Stored items
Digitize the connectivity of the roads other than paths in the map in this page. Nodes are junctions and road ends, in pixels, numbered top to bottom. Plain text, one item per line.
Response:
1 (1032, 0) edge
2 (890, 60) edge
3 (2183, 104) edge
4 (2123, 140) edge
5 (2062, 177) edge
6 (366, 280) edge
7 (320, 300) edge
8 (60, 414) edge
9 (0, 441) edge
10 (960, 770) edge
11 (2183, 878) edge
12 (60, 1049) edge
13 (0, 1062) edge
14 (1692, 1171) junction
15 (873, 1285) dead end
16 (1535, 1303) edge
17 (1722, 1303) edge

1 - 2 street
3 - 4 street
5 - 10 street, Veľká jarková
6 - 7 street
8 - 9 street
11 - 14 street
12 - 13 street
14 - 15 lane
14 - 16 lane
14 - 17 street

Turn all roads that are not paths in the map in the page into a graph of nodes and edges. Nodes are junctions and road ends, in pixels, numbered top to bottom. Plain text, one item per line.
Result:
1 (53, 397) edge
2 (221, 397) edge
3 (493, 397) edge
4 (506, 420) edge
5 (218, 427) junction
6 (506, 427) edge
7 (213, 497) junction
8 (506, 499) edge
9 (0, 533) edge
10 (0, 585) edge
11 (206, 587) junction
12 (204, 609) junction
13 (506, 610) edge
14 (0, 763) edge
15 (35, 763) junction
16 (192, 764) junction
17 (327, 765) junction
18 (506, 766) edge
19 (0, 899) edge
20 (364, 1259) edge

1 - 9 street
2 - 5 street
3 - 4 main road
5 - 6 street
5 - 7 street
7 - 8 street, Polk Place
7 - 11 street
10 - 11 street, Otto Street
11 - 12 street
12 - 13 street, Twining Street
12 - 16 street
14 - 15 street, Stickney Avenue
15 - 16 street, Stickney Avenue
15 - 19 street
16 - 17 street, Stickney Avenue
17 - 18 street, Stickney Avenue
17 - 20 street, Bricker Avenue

* TASK BRIEF: With every word kept as it is, set down the entries again.

* RESULT FOR THIS TASK:
Digitize the connectivity of the roads other than paths in the map in this page. Nodes are junctions and road ends, in pixels, numbered top to bottom. Plain text, one item per line.
Response:
1 (1032, 0) edge
2 (890, 60) edge
3 (2183, 104) edge
4 (2123, 140) edge
5 (2062, 177) edge
6 (366, 280) edge
7 (320, 300) edge
8 (60, 414) edge
9 (0, 441) edge
10 (960, 770) edge
11 (2183, 878) edge
12 (60, 1049) edge
13 (0, 1062) edge
14 (1692, 1171) junction
15 (873, 1285) dead end
16 (1535, 1303) edge
17 (1722, 1303) edge

1 - 2 street
3 - 4 street
5 - 10 street, Veľká jarková
6 - 7 street
8 - 9 street
11 - 14 street
12 - 13 street
14 - 15 lane
14 - 16 lane
14 - 17 street

Turn all roads that are not paths in the map in the page into a graph of nodes and edges. Nodes are junctions and road ends, in pixels, numbered top to bottom. Plain text, one item per line.
Result:
1 (53, 397) edge
2 (221, 397) edge
3 (493, 397) edge
4 (506, 420) edge
5 (218, 427) junction
6 (506, 427) edge
7 (213, 497) junction
8 (506, 499) edge
9 (0, 533) edge
10 (0, 585) edge
11 (206, 587) junction
12 (204, 609) junction
13 (506, 610) edge
14 (0, 763) edge
15 (35, 763) junction
16 (192, 764) junction
17 (327, 765) junction
18 (506, 766) edge
19 (0, 899) edge
20 (364, 1259) edge

1 - 9 street
2 - 5 street
3 - 4 main road
5 - 6 street
5 - 7 street
7 - 8 street, Polk Place
7 - 11 street
10 - 11 street, Otto Street
11 - 12 street
12 - 13 street, Twining Street
12 - 16 street
14 - 15 street, Stickney Avenue
15 - 16 street, Stickney Avenue
15 - 19 street
16 - 17 street, Stickney Avenue
17 - 18 street, Stickney Avenue
17 - 20 street, Bricker Avenue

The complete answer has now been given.